(The Nationalist, c. September 2001)
A few years ago I was in Saint Petersburg in Russia. I bought a copy of a local English-language newspaper, the Saint Petersburg Times. Opening up the pages, I saw a familiar picture before me, a photo of the church in Drumcree with Orangemen parading outside.
With the picture was an article by a Russian journalist who had travelled to Ireland to cover the annual event of the attempt by Orangemen to march down the Garvaghy Road. He described how he had seen a young man, decorated with rings, studs and tattoos, muscles bulging out of a tight tee-shirt, wearing heavy black boots and leather trousers and sporting a shaven head, throw a petrol bomb at a line of police.
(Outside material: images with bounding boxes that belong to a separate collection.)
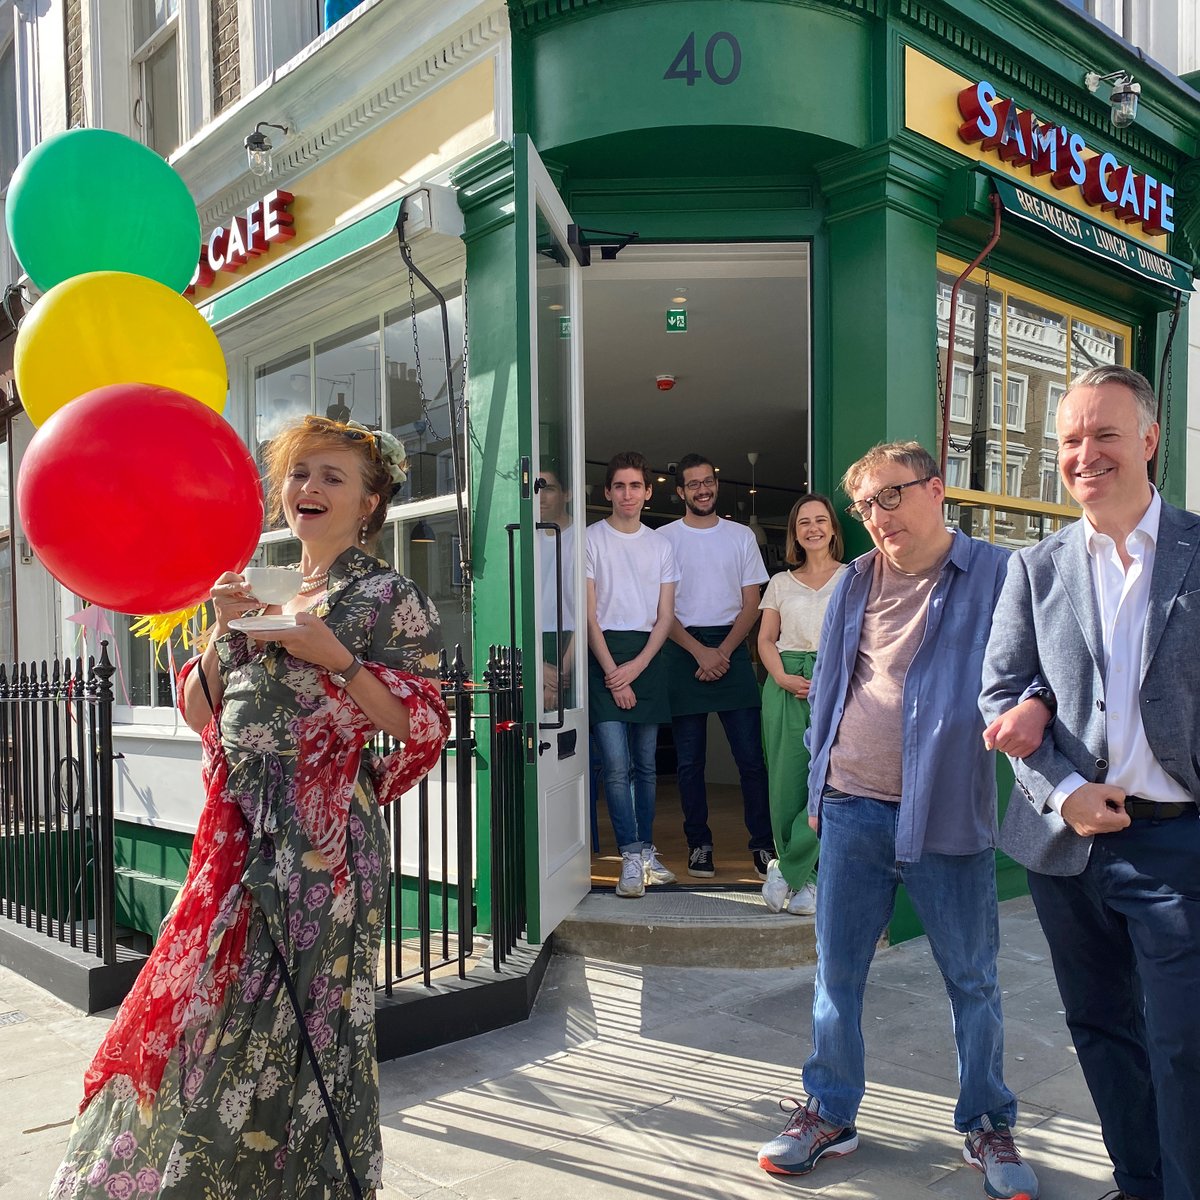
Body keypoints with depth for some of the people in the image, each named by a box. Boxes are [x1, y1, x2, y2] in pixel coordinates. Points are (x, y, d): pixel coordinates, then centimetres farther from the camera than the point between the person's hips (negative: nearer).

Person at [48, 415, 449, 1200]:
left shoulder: (387, 597, -3)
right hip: (241, 837, 6)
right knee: (201, 1009, 11)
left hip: (321, 842, -6)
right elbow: (201, 713, 13)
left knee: (295, 1025, 1)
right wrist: (226, 633, -3)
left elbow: (424, 724, -10)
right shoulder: (261, 595, 15)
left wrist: (331, 656, -18)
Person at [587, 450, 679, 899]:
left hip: (647, 657, 4)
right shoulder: (591, 540, 1)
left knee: (646, 765, 9)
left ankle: (646, 850, 18)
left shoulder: (660, 545, 12)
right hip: (605, 655, -4)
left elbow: (665, 616, 8)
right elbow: (589, 614, -4)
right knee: (616, 766, -10)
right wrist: (613, 672, -10)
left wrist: (636, 666, -6)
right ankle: (631, 857, -6)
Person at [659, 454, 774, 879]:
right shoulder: (664, 538, 5)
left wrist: (723, 652, -7)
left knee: (751, 754, -3)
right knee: (689, 759, 3)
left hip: (731, 648, 1)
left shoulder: (741, 536, 11)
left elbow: (751, 605, 7)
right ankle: (698, 844, 14)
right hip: (683, 650, -1)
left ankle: (762, 844, 6)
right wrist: (700, 652, -10)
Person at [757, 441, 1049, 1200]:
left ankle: (988, 1126, 31)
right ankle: (831, 1114, 29)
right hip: (851, 811, 3)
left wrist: (1035, 703, -29)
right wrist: (818, 784, 14)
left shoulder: (998, 575, -4)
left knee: (973, 980, 12)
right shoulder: (856, 583, 9)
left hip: (946, 813, -3)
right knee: (837, 973, 11)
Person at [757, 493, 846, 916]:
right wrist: (783, 677, -6)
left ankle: (790, 870, -2)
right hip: (786, 685, 2)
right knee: (786, 778, -2)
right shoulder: (781, 583, 18)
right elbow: (765, 639, 12)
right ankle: (801, 875, 11)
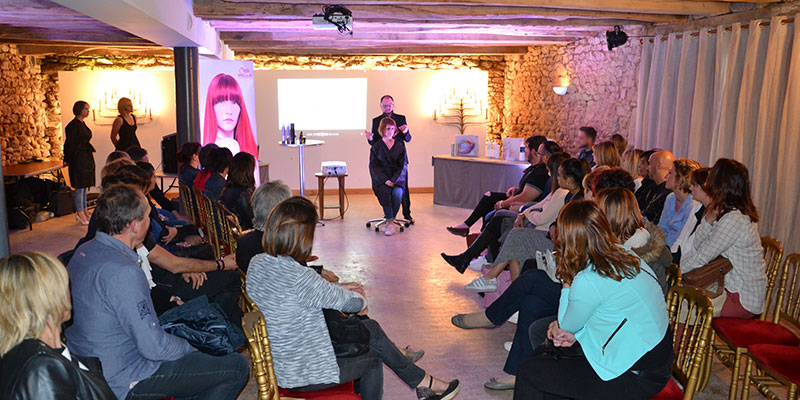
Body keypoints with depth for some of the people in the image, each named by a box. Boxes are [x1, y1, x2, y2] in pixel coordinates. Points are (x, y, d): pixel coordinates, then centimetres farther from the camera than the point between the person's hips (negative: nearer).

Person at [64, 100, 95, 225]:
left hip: (87, 158, 9)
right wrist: (68, 160, -11)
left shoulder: (82, 124, 13)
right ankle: (80, 213, 4)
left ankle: (83, 211, 21)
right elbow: (70, 144, -13)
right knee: (79, 186, -3)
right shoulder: (73, 125, -14)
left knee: (84, 186, 14)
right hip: (78, 158, -9)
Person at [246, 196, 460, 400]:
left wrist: (339, 290, 9)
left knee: (370, 328, 15)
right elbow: (349, 302, -18)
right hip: (302, 376, -8)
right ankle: (424, 383, 37)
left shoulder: (256, 263, -5)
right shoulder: (299, 277, -32)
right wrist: (360, 300, 6)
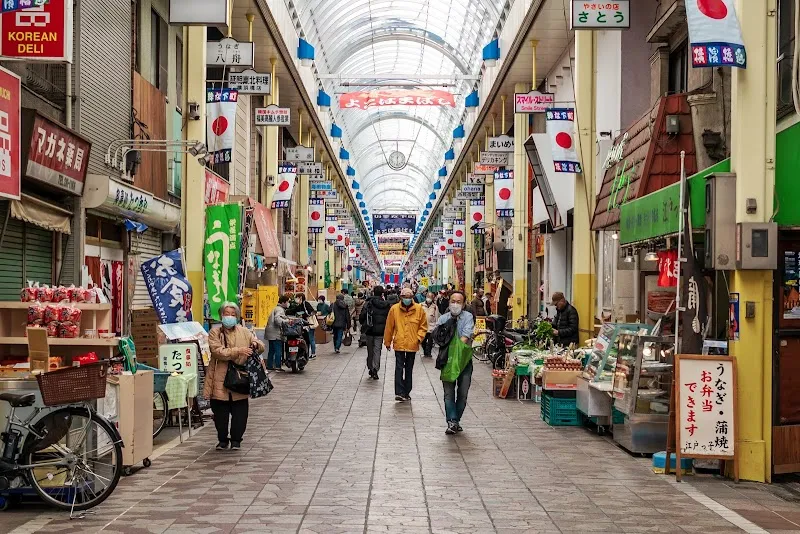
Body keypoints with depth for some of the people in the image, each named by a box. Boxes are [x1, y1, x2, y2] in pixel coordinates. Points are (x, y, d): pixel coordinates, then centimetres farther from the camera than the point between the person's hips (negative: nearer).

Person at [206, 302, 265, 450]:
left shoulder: (244, 332, 8)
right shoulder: (215, 333, -1)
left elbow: (261, 347, 10)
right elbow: (218, 352, -16)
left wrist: (255, 345, -15)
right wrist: (238, 351, -26)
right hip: (220, 380, -2)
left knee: (240, 412, 4)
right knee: (220, 412, 7)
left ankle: (236, 439, 19)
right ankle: (222, 439, 24)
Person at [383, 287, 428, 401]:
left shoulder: (419, 309, -2)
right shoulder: (394, 309, -4)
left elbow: (423, 326, 7)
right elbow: (389, 327, 5)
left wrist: (419, 337, -7)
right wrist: (387, 342, 10)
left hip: (412, 344, 2)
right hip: (399, 344, -2)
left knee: (409, 369, 11)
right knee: (399, 368, -8)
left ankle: (406, 392, 19)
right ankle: (399, 393, -12)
The journalist asked him what the whole thing was about. The man replied that he was defending his Protestant and British heritage. The journalist went on to explore this by asking him about his religious faith. Was he a regular member of a Protestant church? The man replied that, as far as he could remember, he had never been in a church in his life. The journalist may have been bemused by this reply, but went on to ask him about the second part of his statement, how someone who claimed to be defending his British heritage could throw a petrol bomb at the RUC who were, after all, the police force of the British crown. The man thought about it for a while, saw the irony of the situation, and then, laughing, replied to the effect that he and his friends were just there for a bit of fun.
I felt ashamed that this was the image of Ireland that was being portrayed to Russians. What could they think of us? Would they think we were mad or just barbarians? The young man’s first statement didn’t make any sense; his second one did in its own strange way, even if his idea of fun might cost a policeman his health or possibly his life. He was a skinhead, like those who accompany English football teams to matches abroad and create mayhem and sometimes murder, as in the Heysel stadium in Belgium.
It struck me then that there was more to the problem in Northern Ireland than just the political dimension of nationalism and unionism. There is a social and cultural dimension as well. The social dimension was represented by the young skinhead whose politics made no sense and for whom violence was a form of entertainment. The cultural dimension is represented by those who resist change, are unable to think for themselves, substituting clichés and slogans for thinking, and who are unwilling or unable to learn from experience. Surely such people must not be allowed to set the direction for the future.